Выбрать главу

«Вера – скрепы нашей жизни», – сказал в одной из проповедей (15.01.11) патриарх Кирилл. Исчерпывающее определение! В точку! И когда эти скрепы ослабевают или исчезают вовсе, жизнь превращается в огромную бессистемную россыпь отдельных жизней или ячеек – случайных, семейных, корпоративных и других. Призывы: «Побойся Бога! Не бери грех на душу!» – могли бы пресечь в человеке злонамеренную мысль, но только в человеке истинно верующем, ибо верующий в Бога – это, прежде всего, имеющий совесть или, по Бердяеву, соприкасающийся с Богом. Но когда в душе человека, даже если он мимоходом посещает церковь и постоянно носит крестик, нет места Богу, то ему и бояться некого, и греха как понятия для него не существует. Поэтому и законы не действуют, а их обилие говорит лишь о слабости или полном отсутствии в обществе главнейшего закона – закона нравственного. Ведь последний не требует мелочной регламентации человеческих поступков, в нем многие поведенческие нормы растворены как органически присущие ему компоненты, как нечто само собой разумеющееся.

По мнению апостола Павла к примеру, заповеди ветхозаветного закона: «не убивай», «не прелюбодействуй», «не кради», «не лжесвидетельствуй», «не пожелай чужого» и другие заключаются в одной-единственной заповеди – заповеди любви, в сем слове: «люби ближнего, как самого себя». И значит любые запреты на совершение зла в «зоне любви» совершенно излишни, ибо в принципе «любовь не делает ближнему зла» (Рим. 13,9). Как бы мы ни совершенствовали юридическую базу, сколько бы мы ни плодили законов и ни подгоняли их под все случаи жизни, преступности в человеческом обществе с зоологической нравственностью – не изжить даже частично. Нет у нас веры ни в Бога, ни в людей, ни в самих себя. Нет у нас, наконец, и «веры как доверия к бытию» [17], с. 23, что просматривается невооруженным глазом на лицах и в поведении наших вечно брюзжащих верующих. Один безбожник говорил: «Если посмотреть на лица этих христиан, то нельзя подумать, что они верят в такие чудесные вещи». Как говорил преподобный Серафим: «Нет у нас пути унывать, а мы в этом сидим» [18], с. 29.

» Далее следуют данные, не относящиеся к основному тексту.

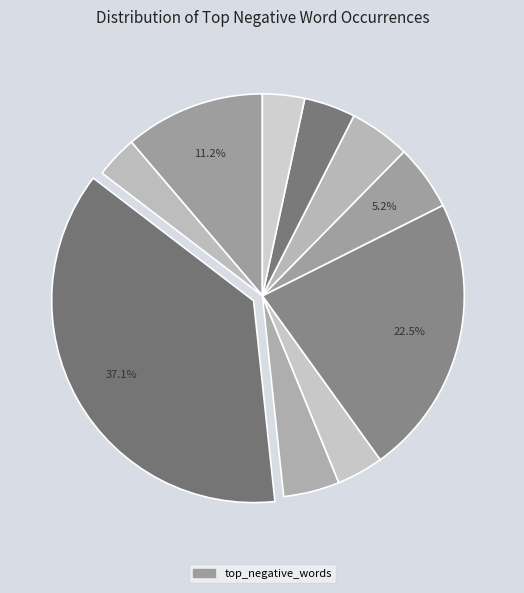

Count the number of slices in the pie.

10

«Священная» частная собственность изолировала высоконравственные ориентиры, утвердила примат материального благополучия над духовными идеалами. Люди, не ведая того, превратились в жалких пожизненных пленников земных, чувственных благ. «Кто мучается земными вопросами, тот ответа о Небесном не получит», – писал Николай Рерих («Листы Сада Мории»). Безверие и страсть – вот краеугольные понятия, характеризующие нижнюю зону ценностной шкалы, засосавшую обывателя. Все остальное многоцветье пороков, «зло во всякое время», – лишь огромное потомство этих плодовитых прародителей.

Однако небесное не может быть уничтожено земным; на святое человек может только замахнуться (и замахивался!), но не разрушить его; верхняя зона ценностной шкалы, зона добра, может быть только временно заблокирована зоной равнодушия и эгоизма, но не стерта ею.

Что же является доминантой высших ценностей? Так сказать, добром из добра? При всем многообразии формулировок и определений применительно к разным временам и эпохам (достаточно заглянуть в соответствующие словари по философии и этике) структурообразующим центром понятия «добро» является самоотверженность: «…если кто хочет идти за Мною, отвергнись себя» (Мф. 16,24).

Если одной из специфических сущностей, отличающих человека от животного, является любовь, то исключительной сущностью, отличающей Человека от человека, является Любовь самоотверженная: «Нет больше той любви, как если кто положит душу свою за друзей своих» (Ин. 15,13). Естественно, это апогей – деяние, совершаемое даже в экстремальных ситуациях далеко не каждым. Отвержение себя на уровне собственной жизни – удел героев-одиночек. И это – не насилие над собой, не изнуряющий выбор. Это – естественный для них акт обретения высшего счастья и душевного блаженства, соседствующего с телесными муками. Видимо, это имеет ввиду пушкинский персонаж из «Мы проводили вечер на даче…», когда вопрошает: «Разве жизнь уж такое сокровище, что ее ценою жаль и счастия купить?».